Taxes and No Man's Land

A Repost of some classic TfK.

I missed the Bush speech the other night, and from the coverage, I can't say I care. The idea of making No Man's Land an "enterprise zone," like the idea of auctioning off "surplus" federal lands, only justifies the fears expressed by some locals that the wealthy would be taking over the former homes of the (black) low-income residents of New Orleans. It's bad politics and bad policy.

It's indisputably true that we have to think twice about how the new New Orleans will be built, but planning to integrate low-income housing with middle class homes and commercial activities is a better solution than letting the wealthy buy up land. This isn't a case where deregulation is the right solution. We know that part of the problem in No Man's Land was that poverty kept many people from successfully preparing for the flooding and from evacuating the area. A plan that doesn't specifically account for the greater poverty in New Orleans than in the nation at large will fail.
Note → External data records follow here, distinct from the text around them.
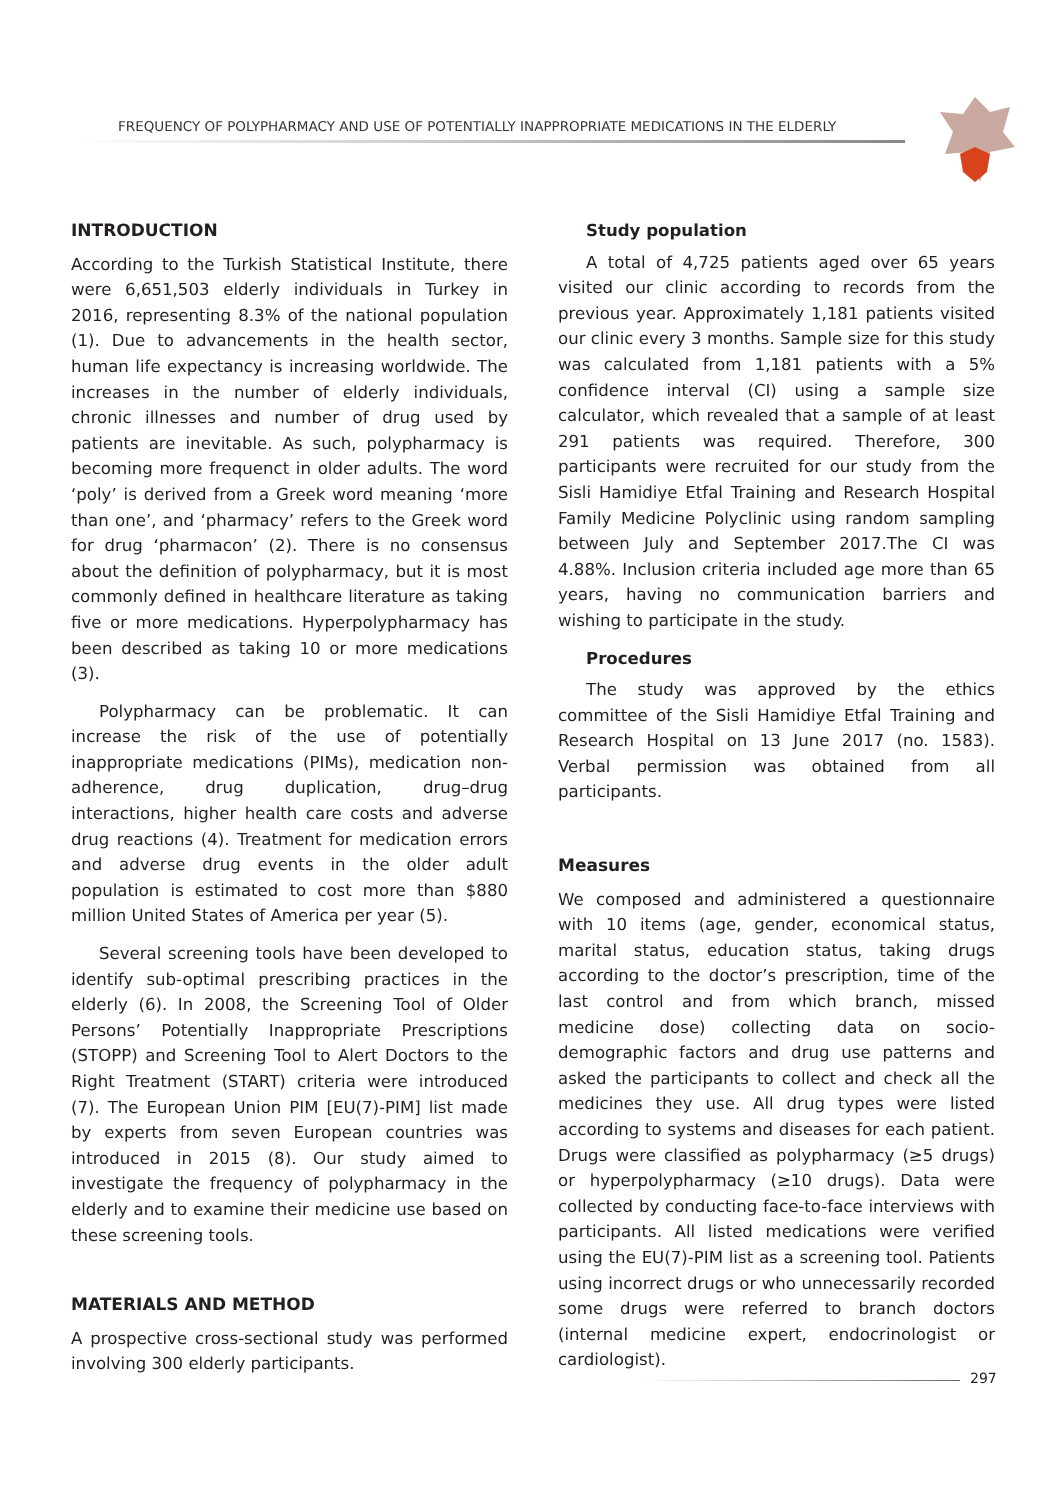FREQUENCY OF POLYPHARMACY AND USE OF POTENTIALLY INAPPROPRIATE MEDICATIONS IN THE ELDERLY
INTRODUCTION
According to the Turkish Statistical Institute, there were 6,651,503 elderly individuals in Turkey in 2016, representing 8.3% of the national population (1). Due to advancements in the health sector, human life expectancy is increasing worldwide. The increases in the number of elderly individuals, chronic illnesses and number of drug used by patients are inevitable. As such, polypharmacy is becoming more frequenct in older adults. The word ‘poly’ is derived from a Greek word meaning ‘more than one’, and ‘pharmacy’ refers to the Greek word for drug ‘pharmacon’ (2). There is no consensus about the definition of polypharmacy, but it is most commonly defined in healthcare literature as taking five or more medications. Hyperpolypharmacy has been described as taking 10 or more medications (3).
Polypharmacy can be problematic. It can increase the risk of the use of potentially inappropriate medications (PIMs), medication non-adherence, drug duplication, drug–drug interactions, higher health care costs and adverse drug reactions (4). Treatment for medication errors and adverse drug events in the older adult population is estimated to cost more than $880 million United States of America per year (5).
Several screening tools have been developed to identify sub-optimal prescribing practices in the elderly (6). In 2008, the Screening Tool of Older Persons’ Potentially Inappropriate Prescriptions (STOPP) and Screening Tool to Alert Doctors to the Right Treatment (START) criteria were introduced (7). The European Union PIM [EU(7)-PIM] list made by experts from seven European countries was introduced in 2015 (8). Our study aimed to investigate the frequency of polypharmacy in the elderly and to examine their medicine use based on these screening tools.
MATERIALS AND METHOD
A prospective cross-sectional study was performed involving 300 elderly participants.
Study population
A total of 4,725 patients aged over 65 years visited our clinic according to records from the previous year. Approximately 1,181 patients visited our clinic every 3 months. Sample size for this study was calculated from 1,181 patients with a 5% confidence interval (CI) using a sample size calculator, which revealed that a sample of at least 291 patients was required. Therefore, 300 participants were recruited for our study from the Sisli Hamidiye Etfal Training and Research Hospital Family Medicine Polyclinic using random sampling between July and September 2017.The CI was 4.88%. Inclusion criteria included age more than 65 years, having no communication barriers and wishing to participate in the study.
Procedures
The study was approved by the ethics committee of the Sisli Hamidiye Etfal Training and Research Hospital on 13 June 2017 (no. 1583). Verbal permission was obtained from all participants.
Measures
We composed and administered a questionnaire with 10 items (age, gender, economical status, marital status, education status, taking drugs according to the doctor’s prescription, time of the last control and from which branch, missed medicine dose) collecting data on socio-demographic factors and drug use patterns and asked the participants to collect and check all the medicines they use. All drug types were listed according to systems and diseases for each patient. Drugs were classified as polypharmacy (≥5 drugs) or hyperpolypharmacy (≥10 drugs). Data were collected by conducting face-to-face interviews with participants. All listed medications were verified using the EU(7)-PIM list as a screening tool. Patients using incorrect drugs or who unnecessarily recorded some drugs were referred to branch doctors (internal medicine expert, endocrinologist or cardiologist).
297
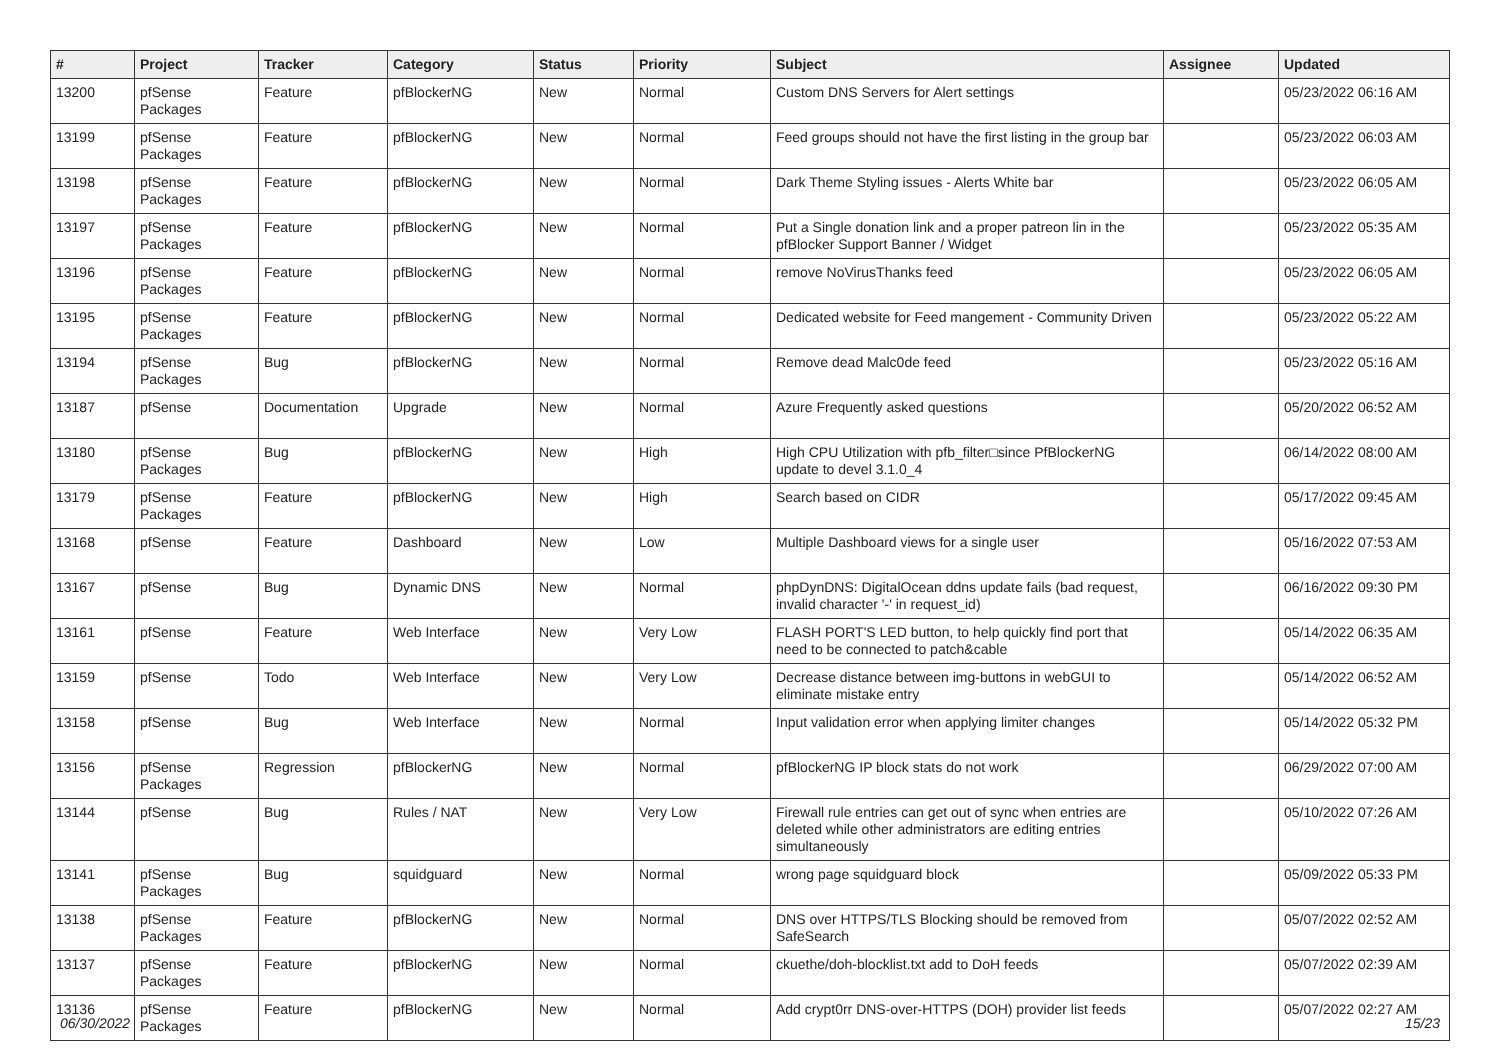| # | Project | Tracker | Category | Status | Priority | Subject | Assignee | Updated |
| --- | --- | --- | --- | --- | --- | --- | --- | --- |
| 13200 | pfSense Packages | Feature | pfBlockerNG | New | Normal | Custom DNS Servers for Alert settings | | 05/23/2022 06:16 AM |
| 13199 | pfSense Packages | Feature | pfBlockerNG | New | Normal | Feed groups should not have the first listing in the group bar | | 05/23/2022 06:03 AM |
| 13198 | pfSense Packages | Feature | pfBlockerNG | New | Normal | Dark Theme Styling issues - Alerts White bar | | 05/23/2022 06:05 AM |
| 13197 | pfSense Packages | Feature | pfBlockerNG | New | Normal | Put a Single donation link and a proper patreon lin in the pfBlocker Support Banner / Widget | | 05/23/2022 05:35 AM |
| 13196 | pfSense Packages | Feature | pfBlockerNG | New | Normal | remove NoVirusThanks feed | | 05/23/2022 06:05 AM |
| 13195 | pfSense Packages | Feature | pfBlockerNG | New | Normal | Dedicated website for Feed mangement - Community Driven | | 05/23/2022 05:22 AM |
| 13194 | pfSense Packages | Bug | pfBlockerNG | New | Normal | Remove dead Malc0de feed | | 05/23/2022 05:16 AM |
| 13187 | pfSense | Documentation | Upgrade | New | Normal | Azure Frequently asked questions | | 05/20/2022 06:52 AM |
| 13180 | pfSense Packages | Bug | pfBlockerNG | New | High | High CPU Utilization with pfb_filter□since PfBlockerNG update to devel 3.1.0_4 | | 06/14/2022 08:00 AM |
| 13179 | pfSense Packages | Feature | pfBlockerNG | New | High | Search based on CIDR | | 05/17/2022 09:45 AM |
| 13168 | pfSense | Feature | Dashboard | New | Low | Multiple Dashboard views for a single user | | 05/16/2022 07:53 AM |
| 13167 | pfSense | Bug | Dynamic DNS | New | Normal | phpDynDNS: DigitalOcean ddns update fails (bad request, invalid character '-' in request_id) | | 06/16/2022 09:30 PM |
| 13161 | pfSense | Feature | Web Interface | New | Very Low | FLASH PORT'S LED button, to help quickly find port that need to be connected to patch&cable | | 05/14/2022 06:35 AM |
| 13159 | pfSense | Todo | Web Interface | New | Very Low | Decrease distance between img-buttons in webGUI to eliminate mistake entry | | 05/14/2022 06:52 AM |
| 13158 | pfSense | Bug | Web Interface | New | Normal | Input validation error when applying limiter changes | | 05/14/2022 05:32 PM |
| 13156 | pfSense Packages | Regression | pfBlockerNG | New | Normal | pfBlockerNG IP block stats do not work | | 06/29/2022 07:00 AM |
| 13144 | pfSense | Bug | Rules / NAT | New | Very Low | Firewall rule entries can get out of sync when entries are deleted while other administrators are editing entries simultaneously | | 05/10/2022 07:26 AM |
| 13141 | pfSense Packages | Bug | squidguard | New | Normal | wrong page squidguard block | | 05/09/2022 05:33 PM |
| 13138 | pfSense Packages | Feature | pfBlockerNG | New | Normal | DNS over HTTPS/TLS Blocking should be removed from SafeSearch | | 05/07/2022 02:52 AM |
| 13137 | pfSense Packages | Feature | pfBlockerNG | New | Normal | ckuethe/doh-blocklist.txt add to DoH feeds | | 05/07/2022 02:39 AM |
| 13136 | pfSense Packages | Feature | pfBlockerNG | New | Normal | Add crypt0rr DNS-over-HTTPS (DOH) provider list feeds | | 05/07/2022 02:27 AM |
06/30/2022 15/23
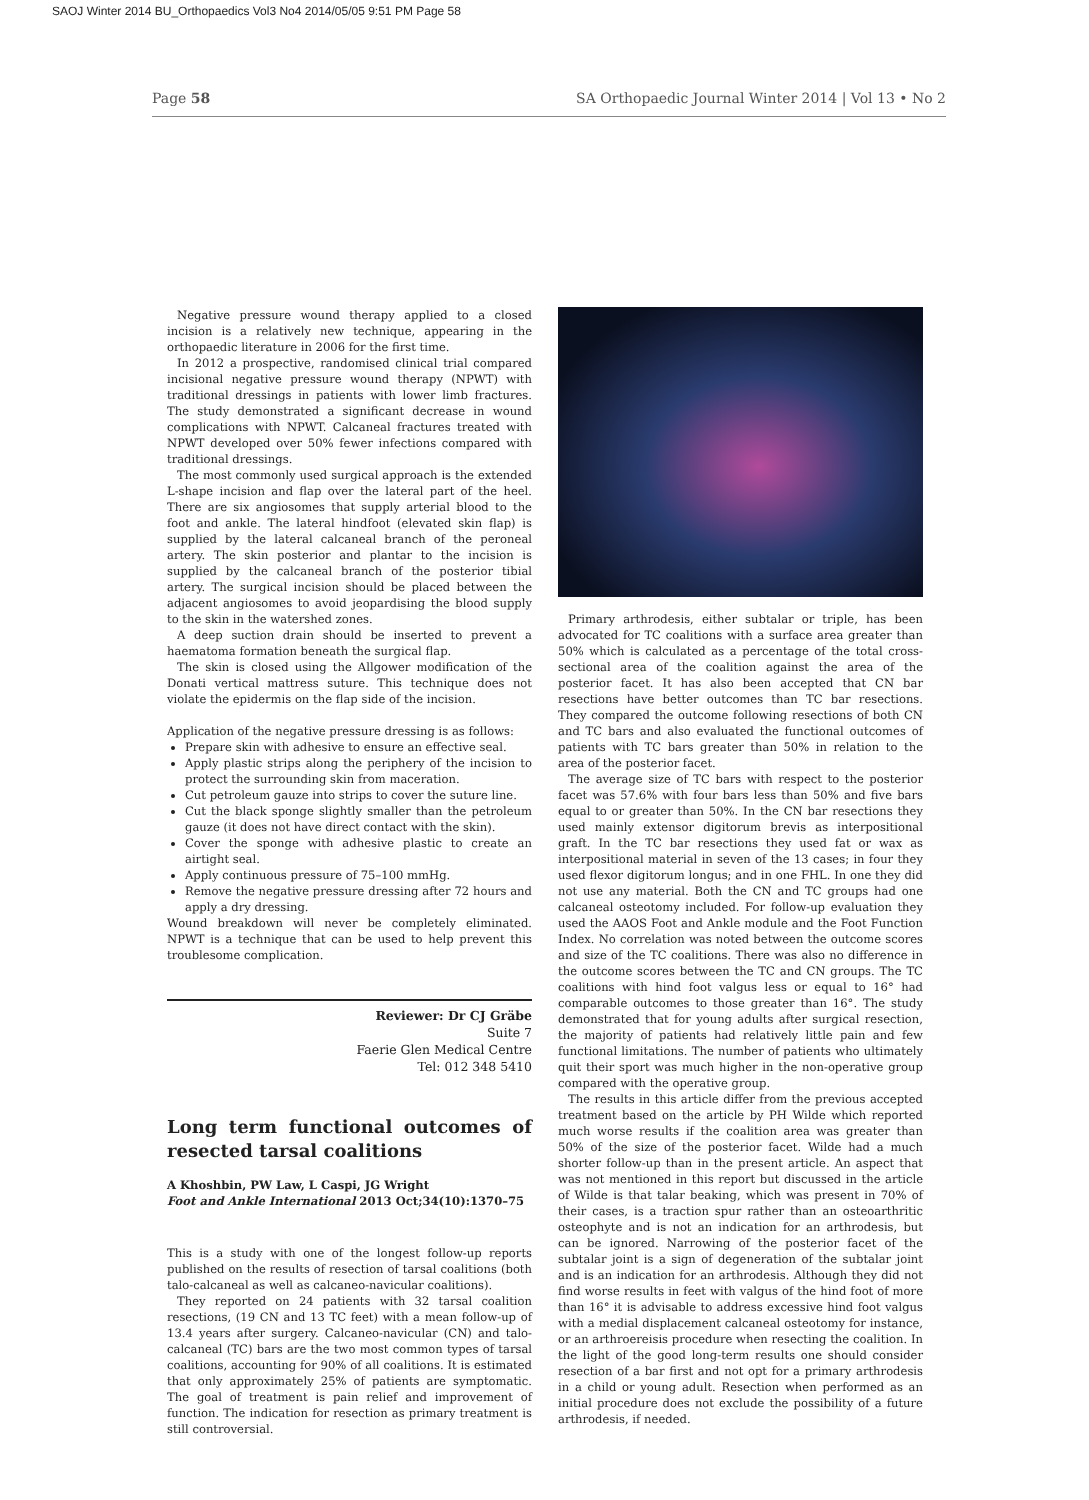SAOJ Winter 2014 BU_Orthopaedics Vol3 No4 2014/05/05 9:51 PM Page 58
Page 58 SA Orthopaedic Journal Winter 2014 | Vol 13 • No 2
Negative pressure wound therapy applied to a closed incision is a relatively new technique, appearing in the orthopaedic literature in 2006 for the first time.
In 2012 a prospective, randomised clinical trial compared incisional negative pressure wound therapy (NPWT) with traditional dressings in patients with lower limb fractures. The study demonstrated a significant decrease in wound complications with NPWT. Calcaneal fractures treated with NPWT developed over 50% fewer infections compared with traditional dressings.
The most commonly used surgical approach is the extended L-shape incision and flap over the lateral part of the heel. There are six angiosomes that supply arterial blood to the foot and ankle. The lateral hindfoot (elevated skin flap) is supplied by the lateral calcaneal branch of the peroneal artery. The skin posterior and plantar to the incision is supplied by the calcaneal branch of the posterior tibial artery. The surgical incision should be placed between the adjacent angiosomes to avoid jeopardising the blood supply to the skin in the watershed zones.
A deep suction drain should be inserted to prevent a haematoma formation beneath the surgical flap.
The skin is closed using the Allgower modification of the Donati vertical mattress suture. This technique does not violate the epidermis on the flap side of the incision.
Application of the negative pressure dressing is as follows:
Prepare skin with adhesive to ensure an effective seal.
Apply plastic strips along the periphery of the incision to protect the surrounding skin from maceration.
Cut petroleum gauze into strips to cover the suture line.
Cut the black sponge slightly smaller than the petroleum gauze (it does not have direct contact with the skin).
Cover the sponge with adhesive plastic to create an airtight seal.
Apply continuous pressure of 75–100 mmHg.
Remove the negative pressure dressing after 72 hours and apply a dry dressing.
Wound breakdown will never be completely eliminated. NPWT is a technique that can be used to help prevent this troublesome complication.
Reviewer: Dr CJ Gräbe
Suite 7
Faerie Glen Medical Centre
Tel: 012 348 5410
Long term functional outcomes of resected tarsal coalitions
A Khoshbin, PW Law, L Caspi, JG Wright
Foot and Ankle International 2013 Oct;34(10):1370–75
This is a study with one of the longest follow-up reports published on the results of resection of tarsal coalitions (both talo-calcaneal as well as calcaneo-navicular coalitions).
They reported on 24 patients with 32 tarsal coalition resections, (19 CN and 13 TC feet) with a mean follow-up of 13.4 years after surgery. Calcaneo-navicular (CN) and talo-calcaneal (TC) bars are the two most common types of tarsal coalitions, accounting for 90% of all coalitions. It is estimated that only approximately 25% of patients are symptomatic. The goal of treatment is pain relief and improvement of function. The indication for resection as primary treatment is still controversial.
Primary arthrodesis, either subtalar or triple, has been advocated for TC coalitions with a surface area greater than 50% which is calculated as a percentage of the total cross-sectional area of the coalition against the area of the posterior facet. It has also been accepted that CN bar resections have better outcomes than TC bar resections. They compared the outcome following resections of both CN and TC bars and also evaluated the functional outcomes of patients with TC bars greater than 50% in relation to the area of the posterior facet.
The average size of TC bars with respect to the posterior facet was 57.6% with four bars less than 50% and five bars equal to or greater than 50%. In the CN bar resections they used mainly extensor digitorum brevis as interpositional graft. In the TC bar resections they used fat or wax as interpositional material in seven of the 13 cases; in four they used flexor digitorum longus; and in one FHL. In one they did not use any material. Both the CN and TC groups had one calcaneal osteotomy included. For follow-up evaluation they used the AAOS Foot and Ankle module and the Foot Function Index. No correlation was noted between the outcome scores and size of the TC coalitions. There was also no difference in the outcome scores between the TC and CN groups. The TC coalitions with hind foot valgus less or equal to 16° had comparable outcomes to those greater than 16°. The study demonstrated that for young adults after surgical resection, the majority of patients had relatively little pain and few functional limitations. The number of patients who ultimately quit their sport was much higher in the non-operative group compared with the operative group.
The results in this article differ from the previous accepted treatment based on the article by PH Wilde which reported much worse results if the coalition area was greater than 50% of the size of the posterior facet. Wilde had a much shorter follow-up than in the present article. An aspect that was not mentioned in this report but discussed in the article of Wilde is that talar beaking, which was present in 70% of their cases, is a traction spur rather than an osteoarthritic osteophyte and is not an indication for an arthrodesis, but can be ignored. Narrowing of the posterior facet of the subtalar joint is a sign of degeneration of the subtalar joint and is an indication for an arthrodesis. Although they did not find worse results in feet with valgus of the hind foot of more than 16° it is advisable to address excessive hind foot valgus with a medial displacement calcaneal osteotomy for instance, or an arthroereisis procedure when resecting the coalition. In the light of the good long-term results one should consider resection of a bar first and not opt for a primary arthrodesis in a child or young adult. Resection when performed as an initial procedure does not exclude the possibility of a future arthrodesis, if needed.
I'll also say that the idea that we can spend billions on rebuilding Iraq and the South without rethinking the idiotic tax cuts of the early Bush years is profoundly wrong-headed. Now's the time to re-instate the estate and gift tax and to freeze future tax cuts. Now is the time to impose a small hike in gas taxes to pay for reconstruction, reduce gas consumption while Gulf refineries and oil rigs are rebuilt, and free up resources for the reconstruction. Now is not the time for additional tax cuts, especially not for the very richest Americans.

There's a certain Cassandra syndrome in the left side of the blogosphere. Just as we predicted that the invasion of Iraq would be quick and successful, but the reconstruction would be a disaster, I'd hate to be right in saying that the Bush plan will fail the people most at risk.

Government exists for one grand purpose: to insure against the unlikely catastrophes and the vagaries of dishonesty. Rush Holt said "The essential role of government is to provide for its citizens in their time of need." I'd say that's pretty apt. I think we can generalize and say that the role of government is to bring out the best in human nature. The Bush proposal fails that.

The Democratic plan (previously discussed here) focusses on helping the people with the fewest resources to devote to rebuilding their lives.

I think it's closest to the American ideal, the spirit of neighbors borrowing a cup of sugar, or grabbing a bucket and running to help when they see smoke coming from a neighbor's house. The government does best when it integrates the actions that private citizens would take if they could.

Some time in the next week, I'm going to start pimping Habitat for Humanity. I started out focussing my efforts on the Red Cross (if you haven't yet, drop some cash with the link at the right). They do great work cleaning up the aftermath of these sorts of crises and getting refugees settled quickly. The time is getting close when we have to start thinking about rebuilding, and that's where Habitat comes in.

The government needs to do the same thing. Shift from the responsive mode and start really planning. Anyone who's read The Death and Life of Great American Cities by Jane Jacobs knows that city planning is best when it respects neighborhoods that grow organically. Planning rarely works as well as ad hoc communities, which is why, even though No Man's Land is a relatively clean slate, we'd do best to use the old layout as a starting place and change only in accordance with the advice and consent of the people in the neighborhood.

There's a place for experiments in conservative ideology, and there's a time for wild and potentially flawed ideas. Bush got those chances with Iraq, with Medicare, with failed tax cuts, with No Child Left Behind. Maybe now is a time for sensible, moderate and consensus driven policy. How's that for a new direction?